March 2024

Lecture Video Retrieval-Augmented Generation Framework

Project Overview This project aimed to enhance automatic question answering within educational lecture videos by developing a multimodal Retrieval-Augmented Generation (RAG) framework. With the rapid growth of online educational videos, learners often struggle to efficiently locate precise information.

Cover Photo

Objectives

  • Efficient Information Retrieval: Quickly pinpoint accurate answers within a library of lengthy lecture recordings, as well as within the lecture videos themselves.
  • Multimodal Integration: Leverage audio and visual data.
  • Answer Questions : Instead of just finding relevant videos and passages within videos, answer based on the video's contents.

Solution

  1. Advanced Multimodal RAG Framework: Developed a sophisticated retrieval mechanism combining audio transcripts (ASR) and extracted textual visuals (OCR) to gather comprehensive contextual information.

System Diagram

  1. Contextual Re-ranking: Integrated a context re-ranking step that prioritizes the most relevant extracted segments, enhancing answer relevance and accuracy.
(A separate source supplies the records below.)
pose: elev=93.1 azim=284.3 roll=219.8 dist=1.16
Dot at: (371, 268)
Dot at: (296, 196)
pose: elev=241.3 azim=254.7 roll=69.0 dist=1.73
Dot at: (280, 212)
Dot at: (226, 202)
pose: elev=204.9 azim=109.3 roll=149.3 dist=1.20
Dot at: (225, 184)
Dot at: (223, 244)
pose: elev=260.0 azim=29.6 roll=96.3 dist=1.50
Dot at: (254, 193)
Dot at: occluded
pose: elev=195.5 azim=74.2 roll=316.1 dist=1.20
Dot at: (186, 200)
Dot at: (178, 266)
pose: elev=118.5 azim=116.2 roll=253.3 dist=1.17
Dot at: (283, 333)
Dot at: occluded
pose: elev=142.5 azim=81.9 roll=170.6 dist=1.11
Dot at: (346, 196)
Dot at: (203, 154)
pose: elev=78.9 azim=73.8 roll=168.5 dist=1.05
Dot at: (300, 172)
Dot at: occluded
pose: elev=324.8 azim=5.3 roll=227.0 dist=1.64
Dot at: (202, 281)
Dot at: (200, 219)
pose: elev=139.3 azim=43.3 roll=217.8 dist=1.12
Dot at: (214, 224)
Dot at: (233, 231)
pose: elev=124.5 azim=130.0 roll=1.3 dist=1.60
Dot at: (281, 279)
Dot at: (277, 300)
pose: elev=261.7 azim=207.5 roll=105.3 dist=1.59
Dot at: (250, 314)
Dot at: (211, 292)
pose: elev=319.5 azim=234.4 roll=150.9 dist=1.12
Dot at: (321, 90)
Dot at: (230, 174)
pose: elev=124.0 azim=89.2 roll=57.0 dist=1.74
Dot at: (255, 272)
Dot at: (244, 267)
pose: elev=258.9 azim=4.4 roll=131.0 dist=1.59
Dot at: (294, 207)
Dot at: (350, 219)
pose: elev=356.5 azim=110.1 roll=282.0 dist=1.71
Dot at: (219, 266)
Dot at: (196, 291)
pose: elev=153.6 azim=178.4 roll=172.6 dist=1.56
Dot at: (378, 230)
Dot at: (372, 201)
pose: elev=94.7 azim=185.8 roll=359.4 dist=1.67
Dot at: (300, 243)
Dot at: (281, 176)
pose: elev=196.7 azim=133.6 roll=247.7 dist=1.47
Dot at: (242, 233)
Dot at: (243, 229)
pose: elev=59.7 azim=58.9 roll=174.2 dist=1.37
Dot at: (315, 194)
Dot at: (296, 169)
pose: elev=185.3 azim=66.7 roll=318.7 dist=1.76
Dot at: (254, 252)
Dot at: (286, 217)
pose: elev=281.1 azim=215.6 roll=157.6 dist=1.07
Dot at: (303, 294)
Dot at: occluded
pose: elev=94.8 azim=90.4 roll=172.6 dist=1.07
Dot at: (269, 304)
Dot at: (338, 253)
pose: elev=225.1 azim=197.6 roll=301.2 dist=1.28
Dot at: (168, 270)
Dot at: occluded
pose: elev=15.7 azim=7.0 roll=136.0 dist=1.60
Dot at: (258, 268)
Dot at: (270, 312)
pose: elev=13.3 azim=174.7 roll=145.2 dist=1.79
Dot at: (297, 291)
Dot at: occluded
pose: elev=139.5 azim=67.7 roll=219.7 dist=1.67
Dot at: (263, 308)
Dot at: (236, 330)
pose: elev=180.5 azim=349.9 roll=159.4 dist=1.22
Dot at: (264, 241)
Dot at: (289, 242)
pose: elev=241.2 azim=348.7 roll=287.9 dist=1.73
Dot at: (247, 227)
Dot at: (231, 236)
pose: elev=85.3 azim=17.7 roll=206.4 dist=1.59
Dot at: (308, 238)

  2. Interactive User Interface: A prototypical user interface allows learners to pose questions and receive detailed, accurate answers alongside retrieved video segments.

Interactive UI

Outcomes

  • Improved Answer Quality: Outperformed traditional standalone language models by effectively incorporating multimodal context.
  • Enhanced Efficiency: Reduced time spent searching through videos, enabling learners to quickly locate relevant information.
  • Academic Recognition: Findings published in Springer's Lecture Notes in Computer Science, contributing valuable insights to multimodal AI applications in education.